The quick responses come easy. Profitable growth. High retention. Client satisfaction. Efficient operation. Trusted employees. Access to valued markets. Solid reputation. Visible brand. These are the business outcomes that will help you grow and become successful. The challenge is, how do you turn desired business outcomes into actual success?
Your ideal future state in commercial lines will not arrive by accident or maintaining the status quo. The argument, “we’ve been in the business for 50 (insert your number here) years and have always done it this way” is the most predictable way to not grow. This is because everything is changing, and will continue to change.
A different reality from what you're currently experiencing is possible. But what does it look like? How do you get there?
Take stock of where you are now. Which financial results do you measure? Are they based on past performance? Do you stack yourself up against industry-wide benchmarks or best practices? What are your sales numbers, or your retention rate?
Understanding what you are doing well, and what you don't, will help define what to do and where you focus. It also helps you set internal benchmarks to measure your success.
Brokerage principals are most passionate when they talk about what their business brings to clients. They have a vision of how their brokerage works and what sets it apart in the marketplace. The main issue is that it’s not necessarily communicated throughout the brokerage – or to clients and carriers.
A recent Harvard Business Review article titled, There are still only two ways to compete, discusses the classic two strategies: low cost or differentiation. Successful brokers don't compete on price, they compete on differentiation, especially in commercial lines. The key is to understand that differentiation.
So, what differentiates your brokerage from the one in the next office building? What is your brokerage's vision in commercial lines?
Understanding what differentiates you from the competition will help you focus. And as a service-based operation, differentiation will keep you from competing strictly on price.
A great deal of satisfaction can be taken from a smoothly operating machine. Identify the gaps in your workflows that will keep you from achieving your goals. One of the biggest hurdles to executing a business strategy is being able to operationalize it.

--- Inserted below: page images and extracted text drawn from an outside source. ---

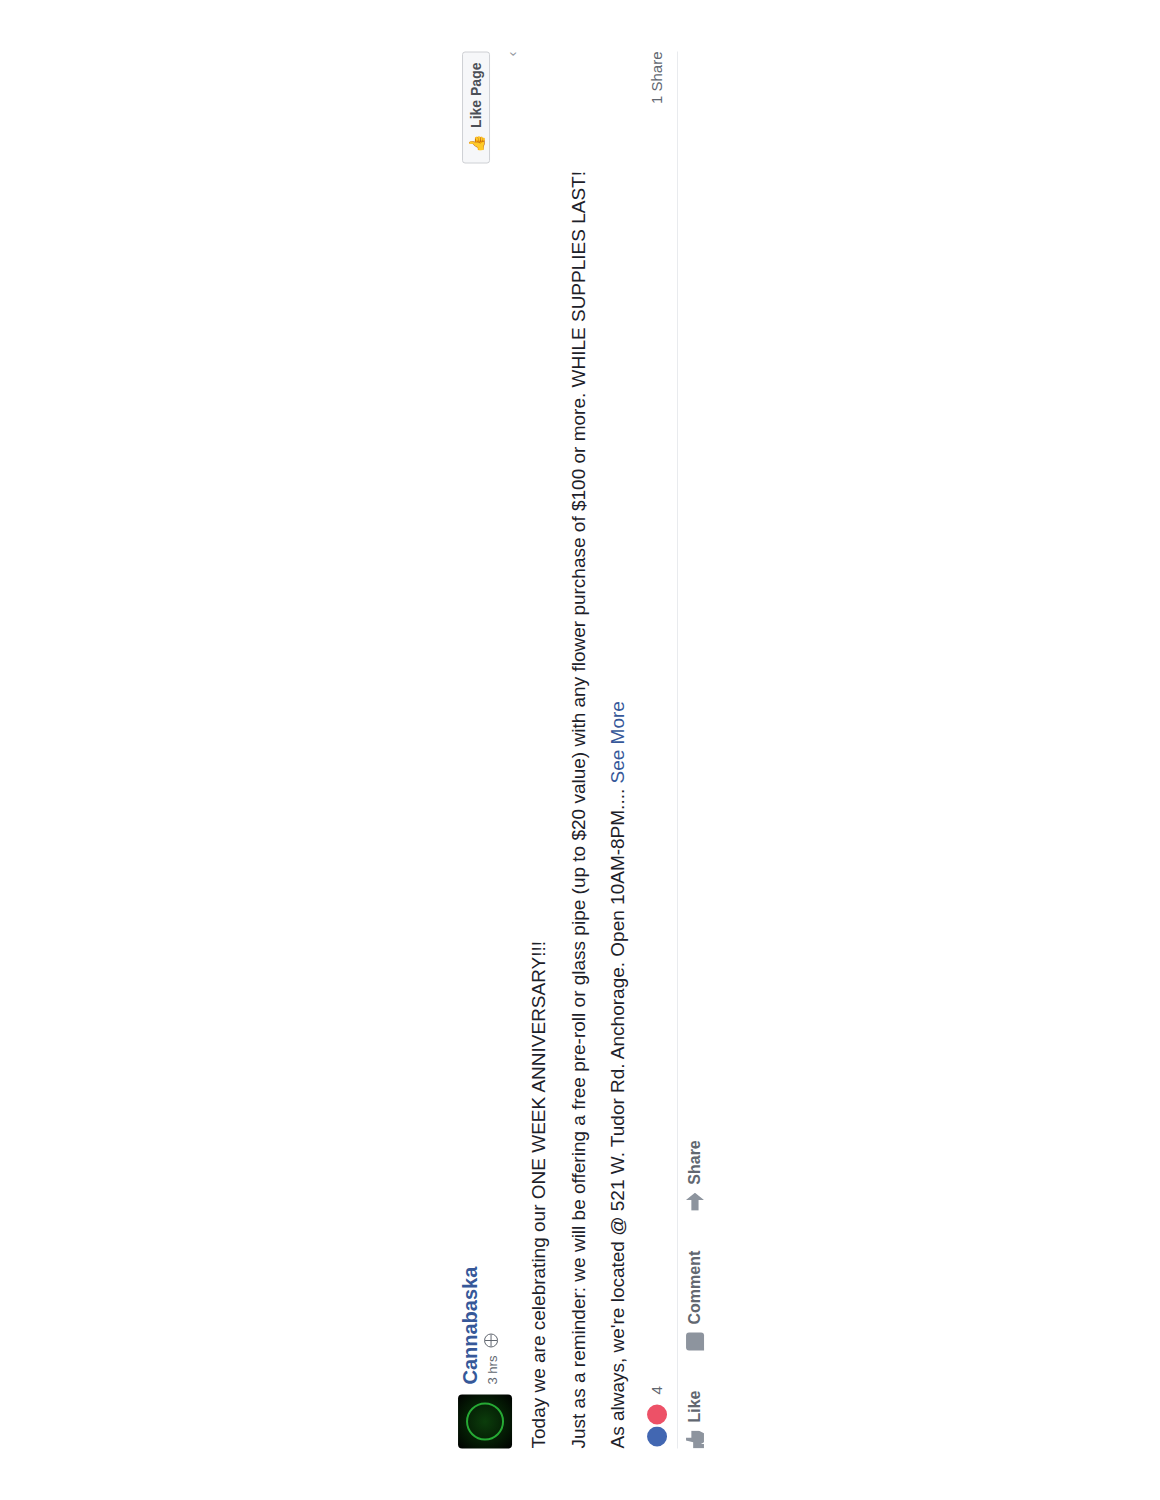Cannabaska
3 hrs
👍 Like Page ‹
Today we are celebrating our ONE WEEK ANNIVERSARY!!!
Just as a reminder: we will be offering a free pre-roll or glass pipe (up to $20 value) with any flower purchase of $100 or more. WHILE SUPPLIES LAST!
As always, we're located @ 521 W. Tudor Rd. Anchorage. Open 10AM-8PM.... See More
4 1 Share
Like Comment Share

How well-oiled is your commercial lines operation? Does your handling of new and in-force business demonstrate operational efficiency, with standardized workflows, supporting automation and guaranteed service levels? Or is it bogged down by administrative bottlenecks, undocumented workarounds and paper-intensive processing?
Sustainable, reliable, commercial-lines growth demands a proven, consistent and documented strategy. The strategy should not be dependent on the headspace of one CSR or office manager. It is continuous and able to function during periods of employee turnover (here are 3 ideas to reduce chaos when someone leaves your commercial department).

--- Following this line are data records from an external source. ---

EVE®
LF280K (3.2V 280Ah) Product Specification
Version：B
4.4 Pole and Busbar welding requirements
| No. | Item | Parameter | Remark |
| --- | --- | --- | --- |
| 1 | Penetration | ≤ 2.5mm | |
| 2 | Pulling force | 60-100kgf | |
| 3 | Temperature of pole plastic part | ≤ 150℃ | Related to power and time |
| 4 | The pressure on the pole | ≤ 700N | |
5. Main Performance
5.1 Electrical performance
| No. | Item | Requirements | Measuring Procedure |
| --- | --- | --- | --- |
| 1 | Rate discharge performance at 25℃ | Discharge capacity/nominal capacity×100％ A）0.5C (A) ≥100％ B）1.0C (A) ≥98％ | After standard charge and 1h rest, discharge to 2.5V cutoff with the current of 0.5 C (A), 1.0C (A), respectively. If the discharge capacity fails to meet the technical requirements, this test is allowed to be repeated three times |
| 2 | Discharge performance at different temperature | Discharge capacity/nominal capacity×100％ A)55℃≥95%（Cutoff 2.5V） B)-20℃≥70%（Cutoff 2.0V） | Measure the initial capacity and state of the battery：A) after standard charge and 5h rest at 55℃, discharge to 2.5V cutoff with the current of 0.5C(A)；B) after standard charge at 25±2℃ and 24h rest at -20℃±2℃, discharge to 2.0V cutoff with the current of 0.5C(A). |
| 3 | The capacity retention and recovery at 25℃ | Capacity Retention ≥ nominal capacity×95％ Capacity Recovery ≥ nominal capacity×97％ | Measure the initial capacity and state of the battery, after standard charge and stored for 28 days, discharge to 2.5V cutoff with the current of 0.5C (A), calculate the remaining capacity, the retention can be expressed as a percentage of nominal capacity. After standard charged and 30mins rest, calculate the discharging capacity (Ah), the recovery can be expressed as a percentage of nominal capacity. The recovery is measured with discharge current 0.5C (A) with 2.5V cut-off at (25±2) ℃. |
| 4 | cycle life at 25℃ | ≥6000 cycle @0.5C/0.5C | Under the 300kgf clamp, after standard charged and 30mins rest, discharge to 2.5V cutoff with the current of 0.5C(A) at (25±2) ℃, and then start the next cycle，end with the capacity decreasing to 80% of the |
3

Automated solutions incorporate and often improve workflow, moving to an environment that is paperless or as close to paperless as possible. Service excellence standards for new and in-force business are set (and, yes, measured) as firm expectations by broker management are communicated clearly throughout the brokerage.
Implementing a plan is the most challenging part of the change and growth process. The executional plan - the implementation - brings the strategy and operational requirements to life. Research has shown, however, that implementation is much harder than expected (you can read more about it in the Policy Works eBook ROI is in the Implementation).
The key to successful implementation is breaking down the goal into small, bite-sized pieces that can be accomplished in short bursts.
Focusing on just one of the these factors will not work: these are closely interwoven threads that define the fabric of your brokerage. And these threads co-exist in successful companies in virtually any sector of the economy.